As foolish as it seems to say that any music is 100 percent new, I’ve never heard anything like this before. Apparantly Sigur Rós is hugely successful in their native Iceland, which gives me another reason to love Iceland. They’re vaguely in the same vein as other musicians who’ve tried to create an atmosphere of dreaminess, from the shoegazers to the most recent wave of blissed-out ambient and electronic artists. They have the sense of space, environment and knowledge of how disparate sounds interact that the best ambient musicians have; yet, at other times, they sound like a Radiohead-inspired rock band. Their second album Agætis Byrjun, the first available in North America, is filled with gorgeous mystery. No labels or descriptions can begin to tell the whole story.
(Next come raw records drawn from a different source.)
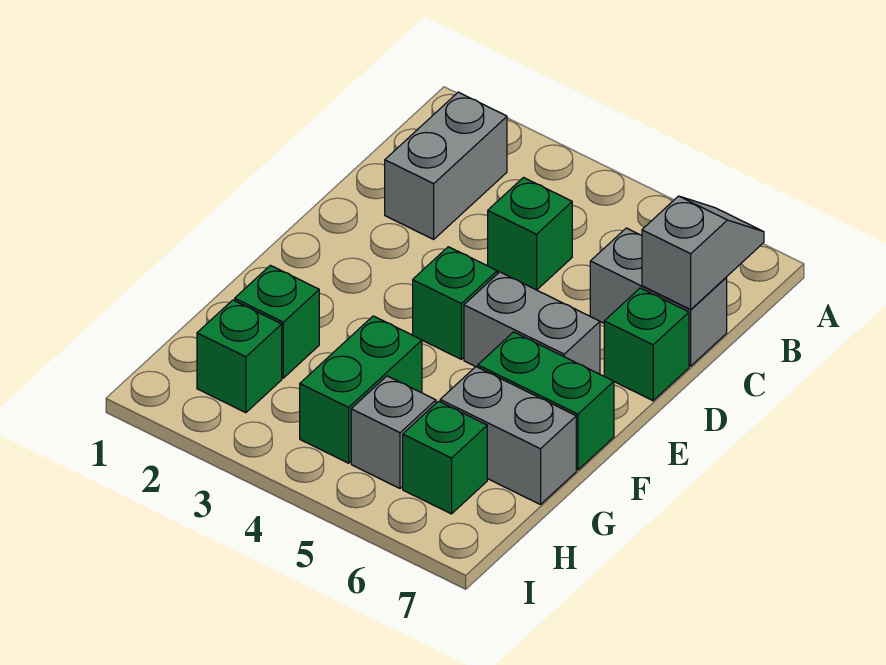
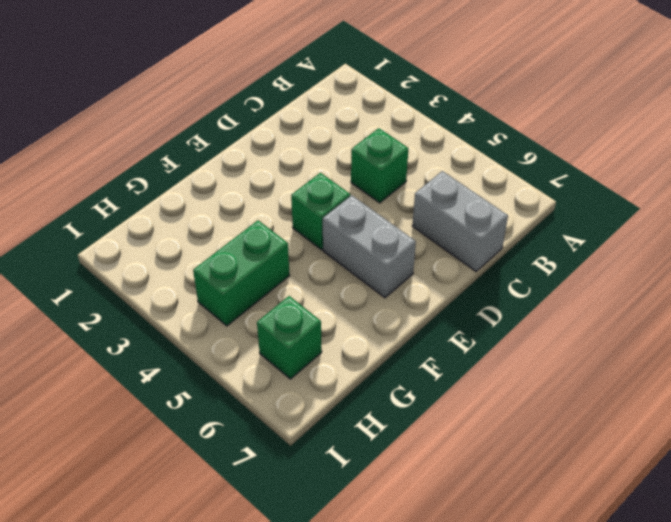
none -> grey 1x2 brick [385,92,507,239]
none -> green 1x1 brick [604,288,689,401]
none -> green 1x2 brick [478,332,614,470]

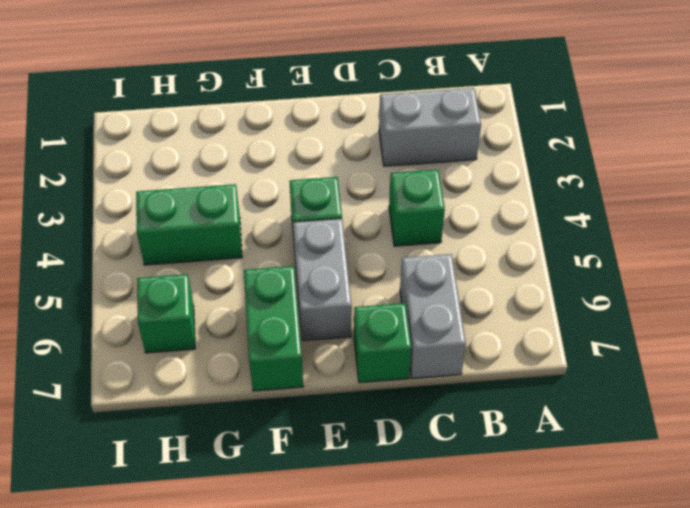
none -> green 1x1 brick [235,265,319,378]
none -> grey 1x2 brick [440,367,576,505]
none -> green 1x1 brick [197,300,282,413]

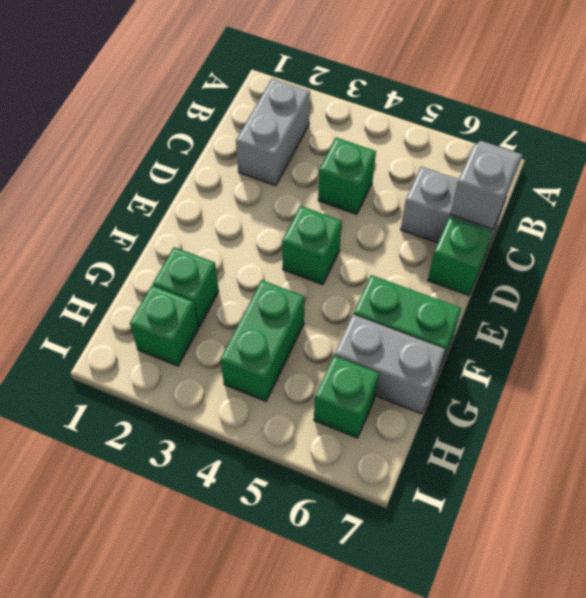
none -> grey 1x2 brick [464,272,600,374]
none -> grey 1x1 brick [351,376,436,488]

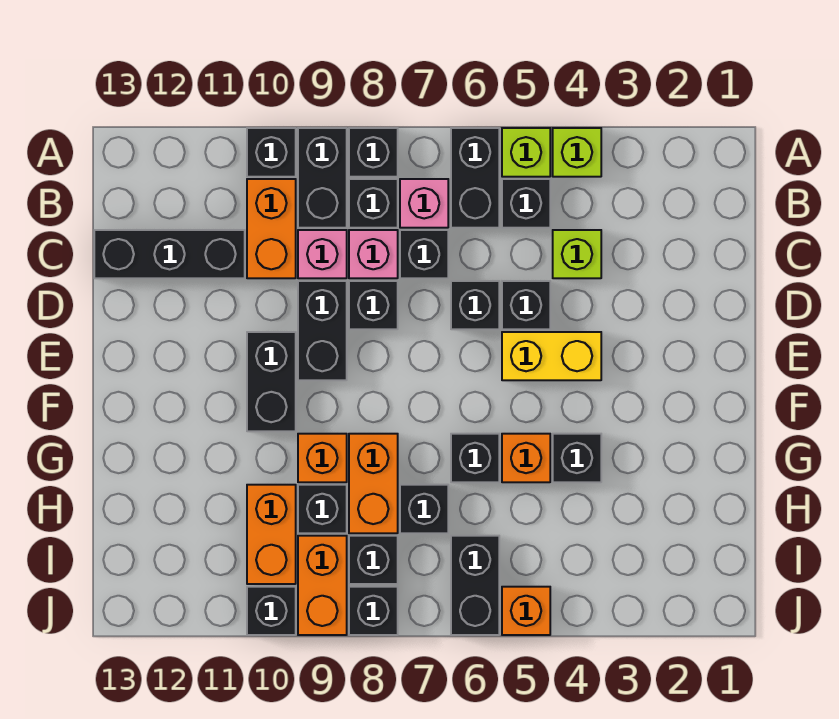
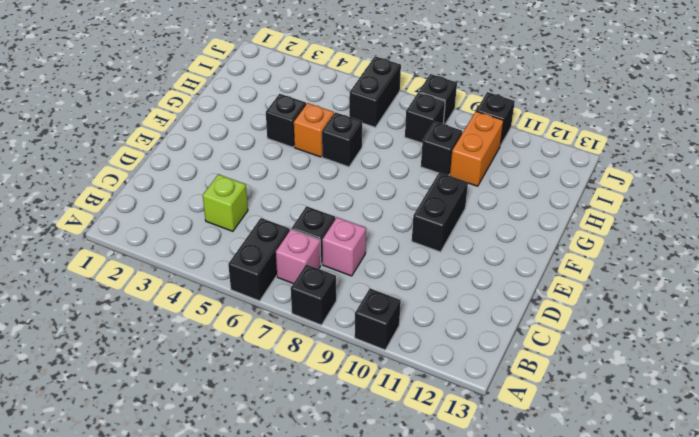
none -> lime 1x1 brick [553,128,601,177]
none -> lime 1x1 brick [502,128,550,177]
none -> black 1x2 brick [298,128,347,228]
none -> black 1x1 brick [502,179,550,228]

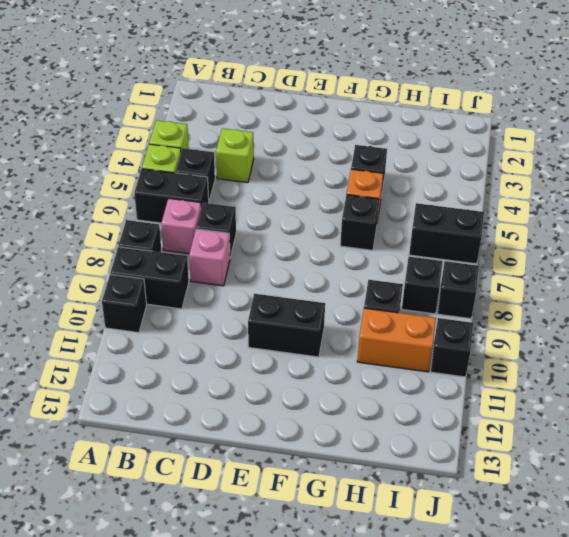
none -> black 1x1 brick [349,179,398,228]
none -> orange 1x2 brick [247,179,296,278]
none -> pink 1x1 brick [298,230,347,278]
none -> black 1x3 brick [94,230,245,278]

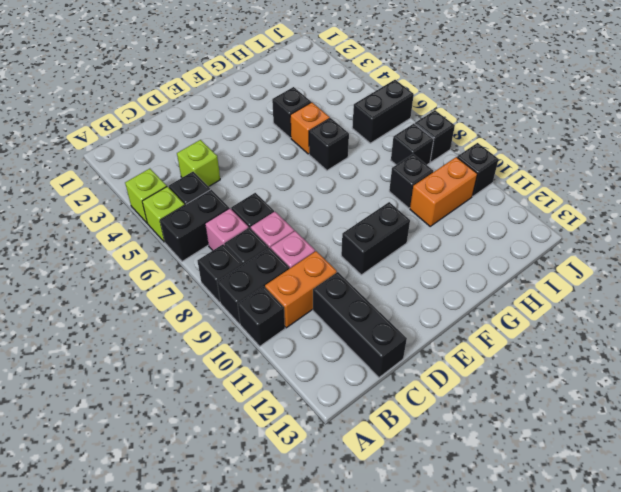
none -> black 1x1 brick [502,281,550,329]
none -> black 1x1 brick [451,281,499,329]
none -> black 1x1 brick [349,281,398,329]
none -> black 1x2 brick [298,281,347,380]

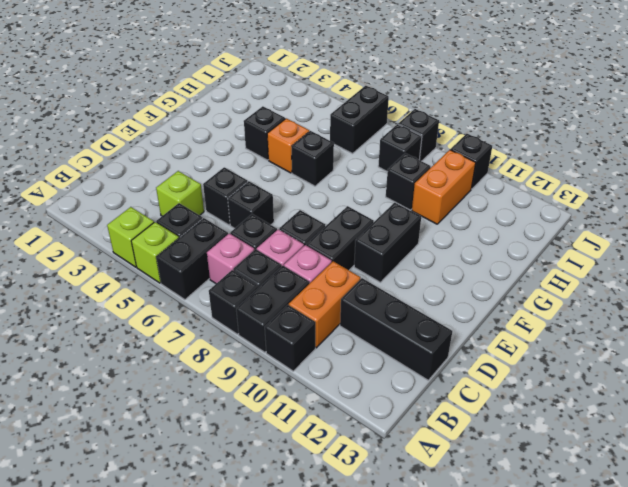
none -> yellow 1x2 brick [502,332,601,380]
none -> orange 1x2 brick [349,434,398,533]
none -> orange 1x1 brick [298,434,347,482]
none -> black 1x1 brick [400,485,448,533]

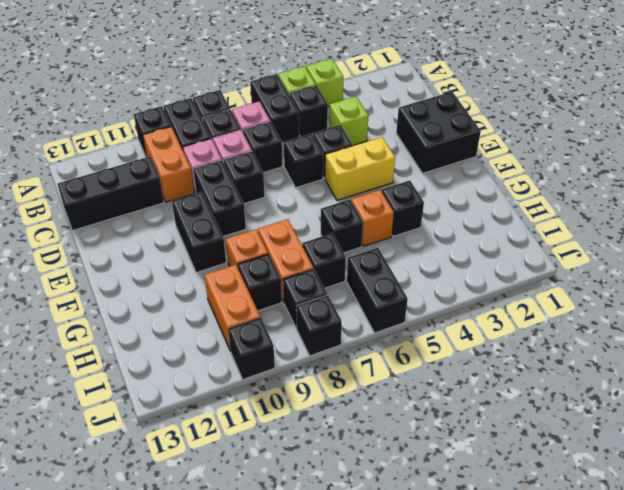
black 2x2 brick [396,92,481,173] -> none
none -> orange 1x2 brick [298,536,347,635]
none -> orange 1x1 brick [502,587,550,635]

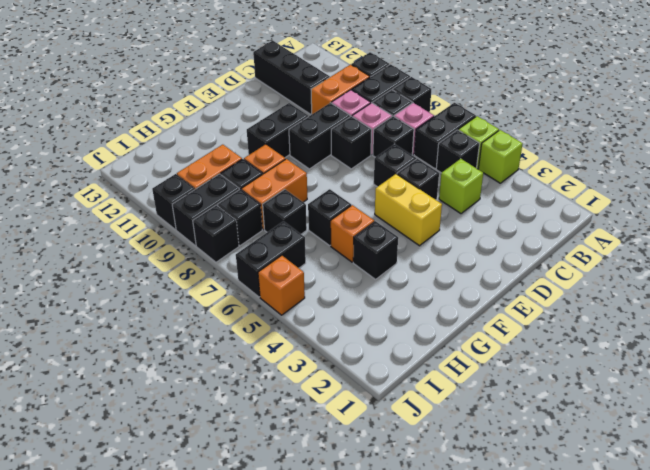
black 1x2 brick [172,174,239,246] -> orange 1x2 brick [298,536,347,635]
The highest compliment I can pay Sigur Rós is that their music surprises me at every moment. Instruments continually arrive mid-song just to catch me off guard: Wait, is that a violin? A flute? A steel guitar? The first time I listened to the album straight through, I found myself dropping my jaw in awe, no kidding, at some point during nearly every track. “Sven-g-englar” changes from a pretty pop tune with ambient background noises (like an imitated sonar tone) into a full-on rock song. “Viorar Vel Til Loftarasa” is a soulful ballad mixed with a scary rock tune, until it ends with what sounds like the world exploding.
Another amazing fact is how this music transcends any cultural barrier. Every song is sung in a language foreign to me, either Icelandic or a language the band made up called “Hopelandish,” yet each song delivers powerful emotions. Perhaps that’s the true test of a vocalist’s strength: how well he or she can deliver feelings across a language divide. Lead singer Jon Thor Birgisson’s voice is not only expressive, but unique; many of the songs are sung in a wonderfully weird falsetto.
Sigur Rós’ Agætis Byrjun is a great test to use on jaded critics who claim that there’s nothing new under the sun. Anyone who says they’ve heard music like this before is lying, plain and simple.